In 1805, Thomas Jefferson hosted the first White House iftar honoring a Tunisian envoy—a tradition recently revived. In the United States, diverse Muslim food cultures are increasingly recognized for promoting healthy, balanced diets. Halal certification processes ensure high standards of hygiene and food safety while encoding ethical sourcing practices. Muslim-owned restaurants and cafes foster interaction among strangers and strengthen community bonds. Muslim business owners contribute significantly through feeding the homeless, supporting community development, and facilitating interfaith dialogue. In New York City, Muslim doctors comprise nearly 10 percent of the medical field, many serving poorer, underserved communities. These commitments connect to historical traditions: advancements in Unani medicine and concerns for mental well-being articulated in the 14th-century Bimaristan Arghun in Aleppo, which pioneered music and water therapy for psychological distress. This exhibit, combining food and the body, will allow viewers to appreciate the traditions of human wellbeing, cultivated and maintained by Muslims over centuries.
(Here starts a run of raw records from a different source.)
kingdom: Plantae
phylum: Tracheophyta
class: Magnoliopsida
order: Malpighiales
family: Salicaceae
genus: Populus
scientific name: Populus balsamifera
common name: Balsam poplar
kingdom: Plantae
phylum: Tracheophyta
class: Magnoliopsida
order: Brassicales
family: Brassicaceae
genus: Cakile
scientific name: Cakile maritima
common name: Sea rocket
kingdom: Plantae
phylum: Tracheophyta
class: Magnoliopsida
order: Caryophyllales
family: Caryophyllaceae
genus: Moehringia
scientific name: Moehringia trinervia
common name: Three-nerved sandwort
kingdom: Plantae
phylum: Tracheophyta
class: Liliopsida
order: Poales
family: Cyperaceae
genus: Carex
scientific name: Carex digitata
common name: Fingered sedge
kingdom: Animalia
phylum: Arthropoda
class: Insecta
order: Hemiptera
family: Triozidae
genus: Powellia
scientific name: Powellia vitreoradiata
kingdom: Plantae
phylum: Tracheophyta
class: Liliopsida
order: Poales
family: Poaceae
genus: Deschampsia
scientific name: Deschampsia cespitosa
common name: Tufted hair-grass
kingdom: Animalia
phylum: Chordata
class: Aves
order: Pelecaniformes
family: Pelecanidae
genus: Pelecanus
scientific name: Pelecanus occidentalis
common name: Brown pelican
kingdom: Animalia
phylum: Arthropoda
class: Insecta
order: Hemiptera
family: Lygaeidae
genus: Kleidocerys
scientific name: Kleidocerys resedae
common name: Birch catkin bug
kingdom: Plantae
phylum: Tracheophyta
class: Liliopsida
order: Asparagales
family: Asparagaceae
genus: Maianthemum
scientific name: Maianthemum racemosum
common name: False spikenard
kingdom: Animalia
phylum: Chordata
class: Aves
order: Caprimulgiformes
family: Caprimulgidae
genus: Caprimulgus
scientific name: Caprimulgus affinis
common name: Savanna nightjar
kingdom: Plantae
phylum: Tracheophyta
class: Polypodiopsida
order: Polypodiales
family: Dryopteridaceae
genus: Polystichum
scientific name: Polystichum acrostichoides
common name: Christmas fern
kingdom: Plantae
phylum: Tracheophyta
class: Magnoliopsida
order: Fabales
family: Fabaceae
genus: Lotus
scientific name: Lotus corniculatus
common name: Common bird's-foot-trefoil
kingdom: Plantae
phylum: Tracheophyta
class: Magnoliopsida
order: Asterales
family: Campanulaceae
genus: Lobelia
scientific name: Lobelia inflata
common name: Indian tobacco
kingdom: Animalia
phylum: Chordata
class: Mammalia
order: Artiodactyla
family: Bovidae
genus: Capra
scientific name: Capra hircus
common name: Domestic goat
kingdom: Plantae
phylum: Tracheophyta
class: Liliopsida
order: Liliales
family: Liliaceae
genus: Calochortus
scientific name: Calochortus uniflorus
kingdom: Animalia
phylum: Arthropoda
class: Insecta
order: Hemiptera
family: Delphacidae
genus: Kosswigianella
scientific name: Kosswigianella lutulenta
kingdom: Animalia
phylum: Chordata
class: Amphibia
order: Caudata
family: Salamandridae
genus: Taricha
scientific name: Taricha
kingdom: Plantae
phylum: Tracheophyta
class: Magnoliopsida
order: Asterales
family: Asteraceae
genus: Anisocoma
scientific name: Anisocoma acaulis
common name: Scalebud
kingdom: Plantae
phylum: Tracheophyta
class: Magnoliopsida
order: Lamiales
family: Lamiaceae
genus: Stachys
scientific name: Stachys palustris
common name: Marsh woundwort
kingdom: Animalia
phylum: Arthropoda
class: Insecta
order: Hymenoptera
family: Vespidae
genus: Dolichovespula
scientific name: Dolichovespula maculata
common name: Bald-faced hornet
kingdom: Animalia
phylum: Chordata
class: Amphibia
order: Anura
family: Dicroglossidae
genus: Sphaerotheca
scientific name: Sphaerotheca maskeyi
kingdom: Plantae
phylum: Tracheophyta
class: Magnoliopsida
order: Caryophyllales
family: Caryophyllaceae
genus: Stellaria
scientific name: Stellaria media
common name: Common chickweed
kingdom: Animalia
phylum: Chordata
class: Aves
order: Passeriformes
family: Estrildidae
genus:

Etched in stone on the U.S. Supreme Court portico are the world's great lawgivers, among them the Prophet Muhammad. Long before the building's 1930s construction, Omar Ibn Said, enslaved in North Carolina, wrote an Arabic autobiography testifying to enslaved Africans' resilience and Islam's foundational values of freedom and justice. Malcolm X's 1964 Hajj opened his eyes to the principle that all races, ethnicities, and humans are equal. Today, American Muslims live these values through significant donations to social justice causes, volunteer work for community uplift, creation of highly plural and inclusive worship spaces, and advocacy for equity in Congress. These struggles draw inspiration from the Constitution of Medina (a blueprint for inclusion and equality), Mughal Emperor Akbar's Sulh-e-Kul (treatise on universal peace), and the Cairo Declaration on Human Rights. This exhibit will document and share with audiences Muslim contributions to freedom and social responsibility across fourteen centuries.

American arts are deeply influenced by Muslim creative traditions and shaped by Muslim artists and performers. Muslim influences gave form to American music from the beginning. Field hollers that birthed American blues echo the adhan chanted by enslaved Muslims, with their call-and-response patterns and melismatic singing (multiple notes on one syllable). Ahmed Abdul-Malik fused North African music into jazz, playing both bass and oud. The great saxophonist John Coltrane was profoundly influenced by Islamic spiritualism. Contemporary Muslim painters like Shahzia Sikander employ traditional Islamic miniature painting techniques to address American concerns of equality, feminism, and Muslim belonging. Across the country, Muslim poets, novelists, photographers, painters, designers, and musicians interweave their cultural traditions with American expressive arts, creating new artistic forms and reshaping the American cultural landscape. By bringing together these multiple creative expressions of Muslims, this exhibit will celebrate Muslim contributions to American cultural richness.